### [Records to use]
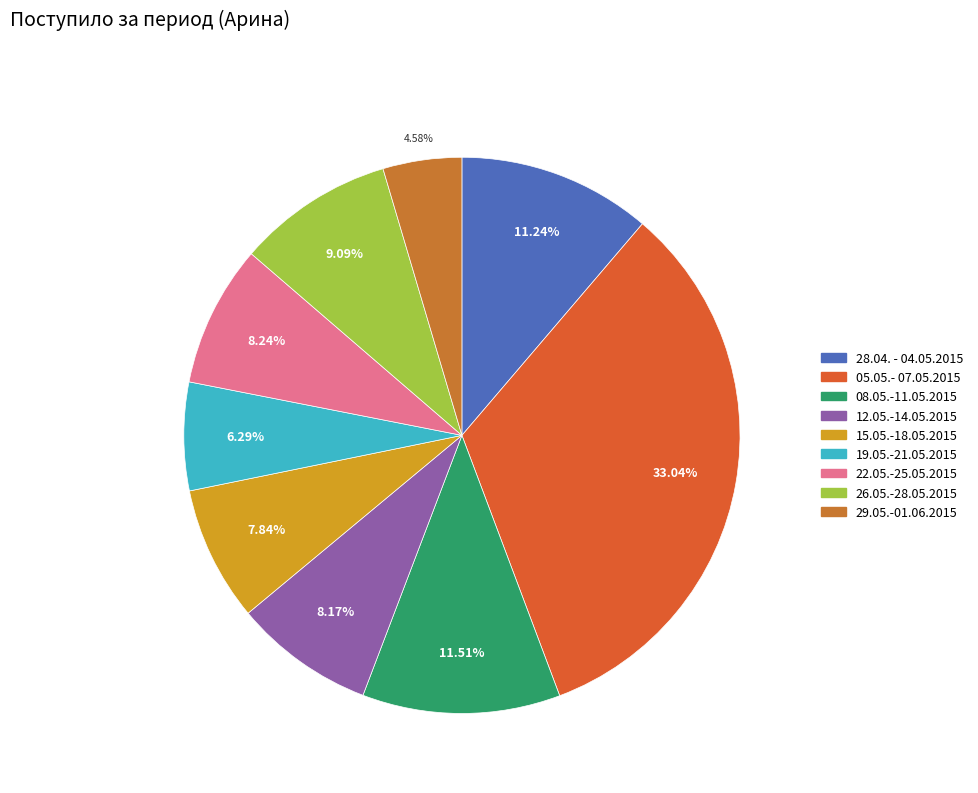

Does 22.05.-25.05.2015 represent more than half of the total?

No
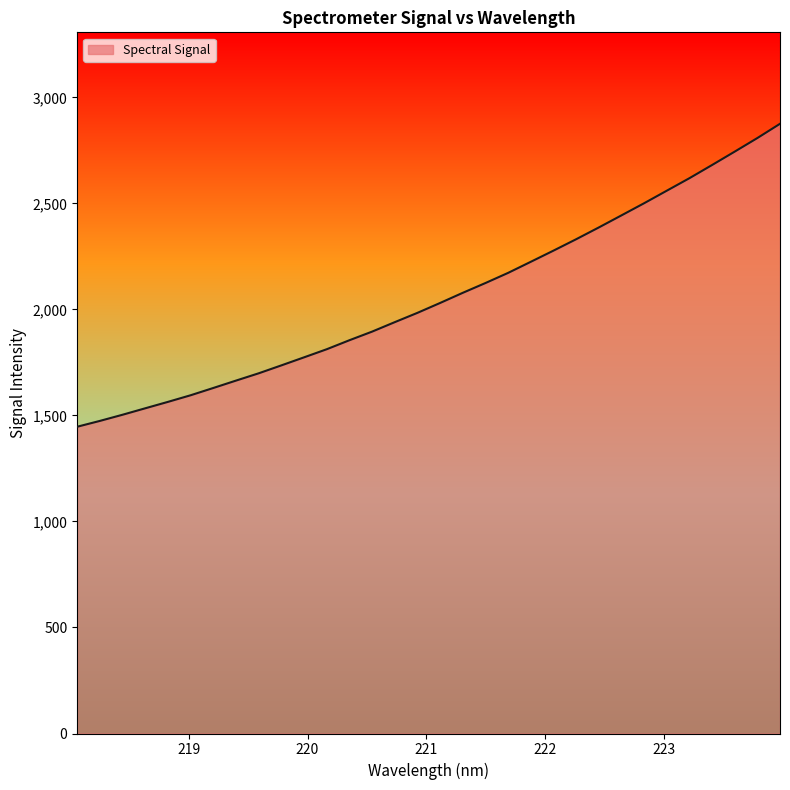

Reading left to right, extract all data points from this chart.

1446.8	1474.2	1503.3	1533.8	1564.0	1595.3	1629.6	1664.4	1698.8	1736.2	1774.1	1812.4	1854.8	1895.4	1940.1	1984.0	2030.6	2078.4	2124.6	2172.4	2224.7	2277.3	2331.0	2386.6	2443.6	2500.8	2559.9	2618.9	2681.1	2744.2	2808.3	2875.5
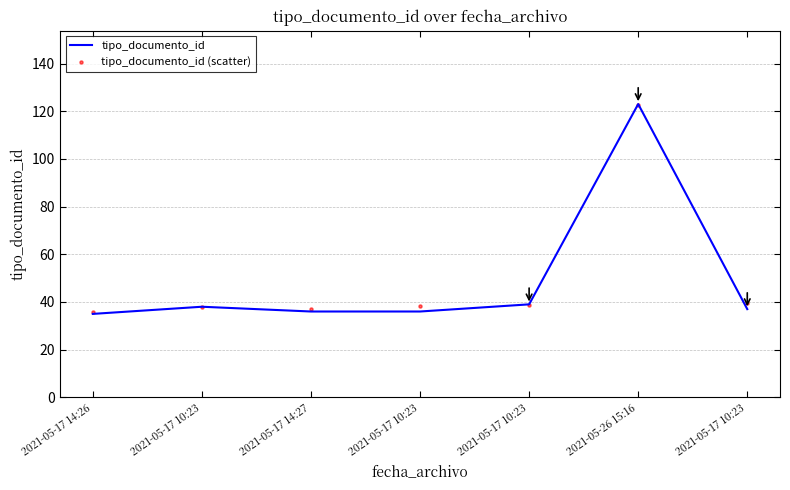

At how many categories does at least one series exceed 37?

5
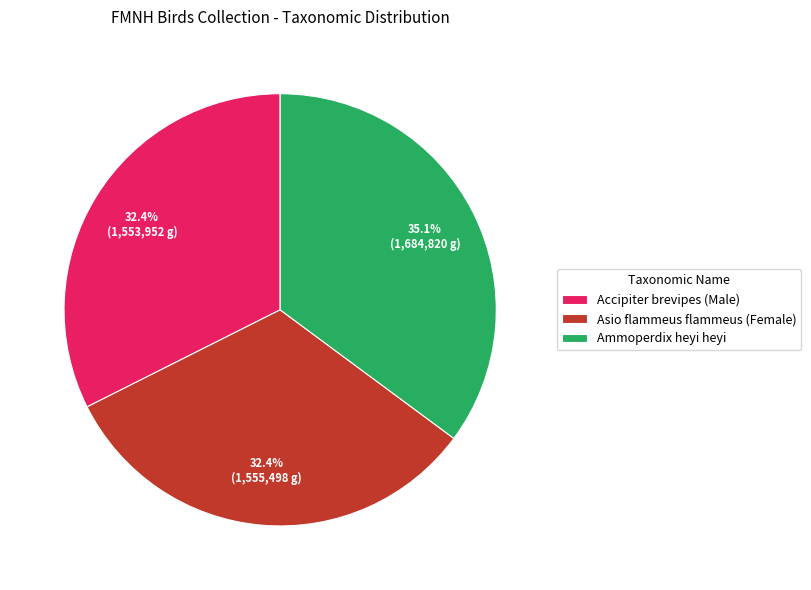

Count the number of slices in the pie.

3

### [Instruction]
Copy all of the items above word for word, leaving out the pictures.

### [Finished task]
Does 22.05.-25.05.2015 represent more than half of the total?

No

Reading left to right, extract all data points from this chart.

1446.8	1474.2	1503.3	1533.8	1564.0	1595.3	1629.6	1664.4	1698.8	1736.2	1774.1	1812.4	1854.8	1895.4	1940.1	1984.0	2030.6	2078.4	2124.6	2172.4	2224.7	2277.3	2331.0	2386.6	2443.6	2500.8	2559.9	2618.9	2681.1	2744.2	2808.3	2875.5

At how many categories does at least one series exceed 37?

5

Count the number of slices in the pie.

3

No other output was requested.